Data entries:
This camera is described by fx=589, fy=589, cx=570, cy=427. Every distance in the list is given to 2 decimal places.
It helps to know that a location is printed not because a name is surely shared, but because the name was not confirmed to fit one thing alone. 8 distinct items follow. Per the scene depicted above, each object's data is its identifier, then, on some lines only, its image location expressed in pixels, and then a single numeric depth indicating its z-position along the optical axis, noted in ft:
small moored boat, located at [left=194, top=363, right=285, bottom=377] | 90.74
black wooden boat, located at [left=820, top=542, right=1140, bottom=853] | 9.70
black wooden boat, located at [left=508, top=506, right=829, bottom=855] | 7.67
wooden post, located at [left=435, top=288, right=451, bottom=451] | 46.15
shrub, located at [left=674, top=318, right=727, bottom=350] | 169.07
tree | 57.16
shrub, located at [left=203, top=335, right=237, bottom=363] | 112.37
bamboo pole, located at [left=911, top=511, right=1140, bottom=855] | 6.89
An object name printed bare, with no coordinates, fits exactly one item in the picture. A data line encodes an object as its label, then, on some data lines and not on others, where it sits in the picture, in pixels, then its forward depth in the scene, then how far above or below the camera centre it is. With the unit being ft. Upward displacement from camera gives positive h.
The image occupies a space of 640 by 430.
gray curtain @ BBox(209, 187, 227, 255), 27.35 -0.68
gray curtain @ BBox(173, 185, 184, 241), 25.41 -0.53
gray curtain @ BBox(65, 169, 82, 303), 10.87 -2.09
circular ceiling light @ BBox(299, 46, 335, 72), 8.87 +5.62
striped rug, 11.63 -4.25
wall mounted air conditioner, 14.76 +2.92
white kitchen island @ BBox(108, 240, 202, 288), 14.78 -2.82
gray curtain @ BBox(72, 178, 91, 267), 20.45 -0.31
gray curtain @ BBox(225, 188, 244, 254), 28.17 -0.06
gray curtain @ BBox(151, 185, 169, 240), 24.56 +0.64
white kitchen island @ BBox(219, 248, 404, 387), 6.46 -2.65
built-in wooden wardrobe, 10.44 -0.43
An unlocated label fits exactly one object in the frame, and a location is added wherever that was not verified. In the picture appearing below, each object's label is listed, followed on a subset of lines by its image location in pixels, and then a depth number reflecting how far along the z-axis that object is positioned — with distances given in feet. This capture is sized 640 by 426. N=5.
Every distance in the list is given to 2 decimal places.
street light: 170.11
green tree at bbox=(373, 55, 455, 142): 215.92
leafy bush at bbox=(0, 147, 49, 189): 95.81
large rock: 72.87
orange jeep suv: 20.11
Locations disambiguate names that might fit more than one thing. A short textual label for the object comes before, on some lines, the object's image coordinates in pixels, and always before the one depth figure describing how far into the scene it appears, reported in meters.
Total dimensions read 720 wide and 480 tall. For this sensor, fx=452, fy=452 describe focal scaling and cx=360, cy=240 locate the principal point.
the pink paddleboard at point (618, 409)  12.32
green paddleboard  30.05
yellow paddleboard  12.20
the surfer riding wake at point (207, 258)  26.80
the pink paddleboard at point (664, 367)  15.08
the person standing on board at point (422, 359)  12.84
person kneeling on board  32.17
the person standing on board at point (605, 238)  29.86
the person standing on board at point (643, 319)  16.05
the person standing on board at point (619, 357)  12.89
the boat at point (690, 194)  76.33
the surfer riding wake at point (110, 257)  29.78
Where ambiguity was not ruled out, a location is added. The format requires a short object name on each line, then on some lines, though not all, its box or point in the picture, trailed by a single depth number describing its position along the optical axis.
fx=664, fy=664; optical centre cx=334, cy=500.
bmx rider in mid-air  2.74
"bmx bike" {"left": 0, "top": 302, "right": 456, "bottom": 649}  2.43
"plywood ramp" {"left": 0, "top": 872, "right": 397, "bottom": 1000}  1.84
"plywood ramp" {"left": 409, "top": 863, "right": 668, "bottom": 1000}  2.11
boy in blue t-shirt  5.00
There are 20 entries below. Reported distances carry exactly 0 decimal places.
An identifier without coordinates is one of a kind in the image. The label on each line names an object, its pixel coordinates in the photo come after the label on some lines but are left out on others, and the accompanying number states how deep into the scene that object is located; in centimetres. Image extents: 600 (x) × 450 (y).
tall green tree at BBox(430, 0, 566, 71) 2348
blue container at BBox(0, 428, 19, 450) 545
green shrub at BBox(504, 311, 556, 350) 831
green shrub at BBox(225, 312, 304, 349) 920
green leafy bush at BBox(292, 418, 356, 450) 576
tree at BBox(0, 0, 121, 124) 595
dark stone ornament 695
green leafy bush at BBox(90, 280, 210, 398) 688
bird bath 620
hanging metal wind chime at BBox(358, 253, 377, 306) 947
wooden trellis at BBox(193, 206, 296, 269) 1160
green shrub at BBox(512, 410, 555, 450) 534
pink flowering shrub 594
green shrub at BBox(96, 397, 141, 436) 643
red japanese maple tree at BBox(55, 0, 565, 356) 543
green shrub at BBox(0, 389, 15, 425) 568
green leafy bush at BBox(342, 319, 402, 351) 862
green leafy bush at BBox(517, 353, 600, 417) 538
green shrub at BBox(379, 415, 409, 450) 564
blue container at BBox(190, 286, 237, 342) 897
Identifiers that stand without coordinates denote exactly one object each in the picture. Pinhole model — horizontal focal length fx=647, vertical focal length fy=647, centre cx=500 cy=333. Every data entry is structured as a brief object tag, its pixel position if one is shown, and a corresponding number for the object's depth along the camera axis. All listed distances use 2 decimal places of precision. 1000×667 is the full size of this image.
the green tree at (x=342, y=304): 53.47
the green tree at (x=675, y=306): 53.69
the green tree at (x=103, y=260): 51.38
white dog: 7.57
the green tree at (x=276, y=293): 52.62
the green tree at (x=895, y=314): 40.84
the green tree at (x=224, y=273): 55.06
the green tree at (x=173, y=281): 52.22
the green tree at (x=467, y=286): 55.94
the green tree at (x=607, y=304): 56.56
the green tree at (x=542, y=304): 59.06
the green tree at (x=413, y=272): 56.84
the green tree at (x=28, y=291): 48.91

**Work order:** An exact copy of every line above is what this asks for.

**Answer to the exercise:**
This camera is described by fx=589, fy=589, cx=570, cy=427. Every distance in the list is given to 2 decimal places.
It helps to know that a location is printed not because a name is surely shared, but because the name was not confirmed to fit one thing alone. 8 distinct items follow. Per the scene depicted above, each object's data is its identifier, then, on some lines only, its image location expressed in pixels, and then a single numeric depth indicating its z-position along the optical axis, noted in ft:
small moored boat, located at [left=194, top=363, right=285, bottom=377] | 90.74
black wooden boat, located at [left=820, top=542, right=1140, bottom=853] | 9.70
black wooden boat, located at [left=508, top=506, right=829, bottom=855] | 7.67
wooden post, located at [left=435, top=288, right=451, bottom=451] | 46.15
shrub, located at [left=674, top=318, right=727, bottom=350] | 169.07
tree | 57.16
shrub, located at [left=203, top=335, right=237, bottom=363] | 112.37
bamboo pole, located at [left=911, top=511, right=1140, bottom=855] | 6.89
An object name printed bare, with no coordinates, fits exactly one item in the picture. A data line encodes an object as its label, then, on some data lines and not on others, where it sits in the picture, in pixels, then its forward depth in the scene, then how far above or below the camera centre it is. With the unit being ft. Upward displacement from camera gives positive h.
The image occupies a space of 640 by 430.
gray curtain @ BBox(209, 187, 227, 255), 27.35 -0.68
gray curtain @ BBox(173, 185, 184, 241), 25.41 -0.53
gray curtain @ BBox(65, 169, 82, 303), 10.87 -2.09
circular ceiling light @ BBox(299, 46, 335, 72), 8.87 +5.62
striped rug, 11.63 -4.25
wall mounted air conditioner, 14.76 +2.92
white kitchen island @ BBox(108, 240, 202, 288), 14.78 -2.82
gray curtain @ BBox(72, 178, 91, 267), 20.45 -0.31
gray curtain @ BBox(225, 188, 244, 254), 28.17 -0.06
gray curtain @ BBox(151, 185, 169, 240), 24.56 +0.64
white kitchen island @ BBox(219, 248, 404, 387), 6.46 -2.65
built-in wooden wardrobe, 10.44 -0.43
An unlocated label fits exactly one object in the frame, and a location is added wherever that was not verified. In the picture appearing below, each object's label is listed, followed on a subset of lines by its image location in pixels, and then a depth number reflecting how far along the z-axis that object is positioned — with distances given in feet. This capture is sized 640 by 426. N=5.
Every distance in the list is given to 2 decimal places.
street light: 170.11
green tree at bbox=(373, 55, 455, 142): 215.92
leafy bush at bbox=(0, 147, 49, 189): 95.81
large rock: 72.87
orange jeep suv: 20.11
Locations disambiguate names that might fit more than one thing. A short textual label for the object comes before, on some lines, the object's image coordinates in pixels, and always before the one depth figure describing how far into the scene it appears, reported in meters.
Total dimensions read 720 wide and 480 tall. For this sensor, fx=452, fy=452 describe focal scaling and cx=360, cy=240 locate the principal point.
the pink paddleboard at point (618, 409)  12.32
green paddleboard  30.05
yellow paddleboard  12.20
the surfer riding wake at point (207, 258)  26.80
the pink paddleboard at point (664, 367)  15.08
the person standing on board at point (422, 359)  12.84
person kneeling on board  32.17
the person standing on board at point (605, 238)  29.86
the person standing on board at point (643, 319)  16.05
the person standing on board at point (619, 357)  12.89
the boat at point (690, 194)  76.33
the surfer riding wake at point (110, 257)  29.78
Where ambiguity was not ruled out, a location is added. The format requires a short object name on each line, then on some lines, though not all, its box or point in the picture, trailed by a single depth number describing its position along the optical axis.
fx=664, fy=664; optical centre cx=334, cy=500.
bmx rider in mid-air  2.74
"bmx bike" {"left": 0, "top": 302, "right": 456, "bottom": 649}  2.43
"plywood ramp" {"left": 0, "top": 872, "right": 397, "bottom": 1000}  1.84
"plywood ramp" {"left": 409, "top": 863, "right": 668, "bottom": 1000}  2.11
boy in blue t-shirt  5.00
There are 20 entries below. Reported distances carry exactly 0 decimal places.
An identifier without coordinates is one of a kind in the image. The label on each line names an object, its pixel coordinates in the photo come after the label on some lines but are left out on others, and the accompanying number states how deep into the scene that object is located; in centimetres. Image extents: 600 (x) × 450 (y).
tall green tree at BBox(430, 0, 566, 71) 2348
blue container at BBox(0, 428, 19, 450) 545
green shrub at BBox(504, 311, 556, 350) 831
green shrub at BBox(225, 312, 304, 349) 920
green leafy bush at BBox(292, 418, 356, 450) 576
tree at BBox(0, 0, 121, 124) 595
dark stone ornament 695
green leafy bush at BBox(90, 280, 210, 398) 688
bird bath 620
hanging metal wind chime at BBox(358, 253, 377, 306) 947
wooden trellis at BBox(193, 206, 296, 269) 1160
green shrub at BBox(512, 410, 555, 450) 534
pink flowering shrub 594
green shrub at BBox(96, 397, 141, 436) 643
red japanese maple tree at BBox(55, 0, 565, 356) 543
green shrub at BBox(0, 389, 15, 425) 568
green leafy bush at BBox(342, 319, 402, 351) 862
green leafy bush at BBox(517, 353, 600, 417) 538
green shrub at BBox(379, 415, 409, 450) 564
blue container at BBox(190, 286, 237, 342) 897
Identifiers that stand without coordinates denote exactly one object each in the picture. Pinhole model — horizontal focal length fx=647, vertical focal length fy=647, centre cx=500 cy=333. Every data entry is structured as a brief object tag, its pixel position if one is shown, and a corresponding number for the object's depth along the camera axis. All listed distances use 2 decimal places of precision. 1000×667 is the full size of this image.
the green tree at (x=342, y=304): 53.47
the green tree at (x=675, y=306): 53.69
the green tree at (x=103, y=260): 51.38
white dog: 7.57
the green tree at (x=276, y=293): 52.62
the green tree at (x=895, y=314): 40.84
the green tree at (x=224, y=273): 55.06
the green tree at (x=173, y=281): 52.22
the green tree at (x=467, y=286): 55.94
the green tree at (x=607, y=304): 56.56
the green tree at (x=542, y=304): 59.06
the green tree at (x=413, y=272): 56.84
the green tree at (x=28, y=291): 48.91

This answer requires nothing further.